Use Cluster isolation between application and observability stack. Host the application and its traces in one Cluster, while the other Cluster hosts logs and metrics.
- Good, because it avoids Cluster sprawl, i.e., only two Clusters, instead of the minimum of one.
- Good, because it follows the Security Zone model.
Use Cluster isolation with one Cluster for each of application, traces, logs and metrics.
- Neutral, because, compared to the option above, it does allow more Security Zones. However, many Security Zones are likely to be of the same protection class, hence, the benefits in terms of security does not outweigh the cost.
- Bad, because it leads to Cluster sprawl.

Decision Outcome¶

Chosen option: "Option 4: Host the application and its traces in one Cluster, while the other Cluster hosts logs and metrics", because it provides the right tradeoff between number of Security Zones and Cluster sprawl.

Illustration of Option 4

Other Considerations¶

Glossary used in Welkin¶

Welkin uses the following glossary:

The Cluster hosting the application and traces is called the Workload Cluster.
The Cluster hosting logs and metrics is called the Management Cluster.

The pair of Cluster form a Welkin Environment.

Automated Platform Updates via Tekton¶

If the Workload Cluster is in a Security Zone with a high protection class, then we recommend against using auto-updates with Tekton.
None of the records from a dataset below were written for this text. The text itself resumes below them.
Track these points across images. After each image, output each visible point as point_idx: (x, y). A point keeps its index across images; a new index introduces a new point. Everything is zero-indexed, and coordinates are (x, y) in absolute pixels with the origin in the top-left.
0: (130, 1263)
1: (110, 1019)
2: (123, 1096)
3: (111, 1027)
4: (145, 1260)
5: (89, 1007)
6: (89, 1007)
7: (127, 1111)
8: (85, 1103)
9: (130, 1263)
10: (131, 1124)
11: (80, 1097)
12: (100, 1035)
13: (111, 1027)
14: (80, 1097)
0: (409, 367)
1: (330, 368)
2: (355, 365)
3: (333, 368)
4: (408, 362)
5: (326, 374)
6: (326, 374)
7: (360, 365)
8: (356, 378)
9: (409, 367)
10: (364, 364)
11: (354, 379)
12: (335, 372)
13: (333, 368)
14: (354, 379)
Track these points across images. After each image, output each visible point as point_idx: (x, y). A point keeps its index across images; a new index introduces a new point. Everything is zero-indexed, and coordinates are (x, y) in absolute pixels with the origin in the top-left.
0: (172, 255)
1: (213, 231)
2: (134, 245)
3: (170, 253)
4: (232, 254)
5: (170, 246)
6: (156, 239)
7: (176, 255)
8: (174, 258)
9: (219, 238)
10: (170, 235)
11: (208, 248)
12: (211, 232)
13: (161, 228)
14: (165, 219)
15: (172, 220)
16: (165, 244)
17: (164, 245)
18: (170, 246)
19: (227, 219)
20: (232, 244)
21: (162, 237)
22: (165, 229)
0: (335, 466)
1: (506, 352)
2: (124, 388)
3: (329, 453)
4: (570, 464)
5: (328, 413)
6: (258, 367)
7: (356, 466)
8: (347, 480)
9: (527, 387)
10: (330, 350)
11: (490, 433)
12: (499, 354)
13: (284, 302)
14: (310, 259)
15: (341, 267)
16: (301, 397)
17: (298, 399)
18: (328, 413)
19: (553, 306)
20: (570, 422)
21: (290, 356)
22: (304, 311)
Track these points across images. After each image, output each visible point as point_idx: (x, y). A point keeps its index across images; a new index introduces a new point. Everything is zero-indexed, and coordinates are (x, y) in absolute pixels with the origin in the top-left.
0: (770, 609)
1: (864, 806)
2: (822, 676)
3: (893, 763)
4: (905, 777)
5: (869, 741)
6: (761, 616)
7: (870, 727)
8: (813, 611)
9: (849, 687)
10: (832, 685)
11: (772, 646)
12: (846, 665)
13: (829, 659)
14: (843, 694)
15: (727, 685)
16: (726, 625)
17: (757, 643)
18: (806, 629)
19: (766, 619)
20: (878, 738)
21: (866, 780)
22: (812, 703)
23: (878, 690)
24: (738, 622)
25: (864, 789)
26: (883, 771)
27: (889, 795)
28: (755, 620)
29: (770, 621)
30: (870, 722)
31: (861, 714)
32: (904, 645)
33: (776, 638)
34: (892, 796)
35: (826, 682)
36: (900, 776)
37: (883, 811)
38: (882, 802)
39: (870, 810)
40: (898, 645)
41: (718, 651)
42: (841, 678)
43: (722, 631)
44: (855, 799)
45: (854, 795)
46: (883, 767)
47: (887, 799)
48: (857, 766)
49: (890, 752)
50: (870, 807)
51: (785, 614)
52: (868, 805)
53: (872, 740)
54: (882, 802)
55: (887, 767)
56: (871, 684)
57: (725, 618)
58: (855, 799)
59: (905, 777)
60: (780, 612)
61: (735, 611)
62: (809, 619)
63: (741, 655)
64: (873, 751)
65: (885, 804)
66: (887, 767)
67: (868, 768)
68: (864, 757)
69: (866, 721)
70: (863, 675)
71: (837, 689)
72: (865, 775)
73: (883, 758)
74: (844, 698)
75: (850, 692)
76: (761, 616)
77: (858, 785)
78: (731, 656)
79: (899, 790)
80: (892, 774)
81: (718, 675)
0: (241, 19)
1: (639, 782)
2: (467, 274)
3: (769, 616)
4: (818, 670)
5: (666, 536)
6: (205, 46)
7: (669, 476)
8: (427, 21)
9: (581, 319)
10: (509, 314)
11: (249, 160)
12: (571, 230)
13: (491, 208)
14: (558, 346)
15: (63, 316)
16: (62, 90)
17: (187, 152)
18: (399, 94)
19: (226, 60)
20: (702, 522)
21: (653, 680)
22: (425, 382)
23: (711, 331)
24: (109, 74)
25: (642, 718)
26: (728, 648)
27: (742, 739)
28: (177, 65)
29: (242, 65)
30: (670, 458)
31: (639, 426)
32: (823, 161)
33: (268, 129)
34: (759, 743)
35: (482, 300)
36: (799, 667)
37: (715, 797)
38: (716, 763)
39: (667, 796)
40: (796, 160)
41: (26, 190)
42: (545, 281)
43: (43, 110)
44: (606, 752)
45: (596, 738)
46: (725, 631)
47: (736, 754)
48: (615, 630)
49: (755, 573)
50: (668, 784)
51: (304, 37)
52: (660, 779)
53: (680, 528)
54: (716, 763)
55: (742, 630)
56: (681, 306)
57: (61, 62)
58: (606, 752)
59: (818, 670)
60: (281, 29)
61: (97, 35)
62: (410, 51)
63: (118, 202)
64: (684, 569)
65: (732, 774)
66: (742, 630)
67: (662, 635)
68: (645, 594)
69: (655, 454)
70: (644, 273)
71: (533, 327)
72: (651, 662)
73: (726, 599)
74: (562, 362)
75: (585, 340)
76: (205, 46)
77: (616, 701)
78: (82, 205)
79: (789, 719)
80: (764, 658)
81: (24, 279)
Prefer running the migration scripts manually for added human supervision. See ADR-0035 Run Tekton on Management Cluster.

Cluster API¶

If the Workload Cluster is in a Security Zone with a higher protection class than the Management Cluster, then the Workload Cluster should run its own Cluster API controller. This goes against ADR-0033 Run Cluster API controllers on Management Cluster.

Tamper-Proof Logging¶

Some regulations and information security standards require tamper-proof logging. In other words, a compromise of the application Deployment should not enable an attacker to remove their trails and hinder forensics. Welkin already observes this principle for its observability stack, e.g., the access that the Workload Cluster has to the Service Cluster cannot be used to remove old log entries. (Of course, garbage new log entries may be created, but that only makes an attack more obvious during log review.

Cluster isolation between the application and its logs adds another layer of protection: The attacker would need to:

compromise the application;
compromise the underlying Workload Cluster to reach log collection components (Fluentd);
compromise the OpenSearch endpoint on the Service Cluster.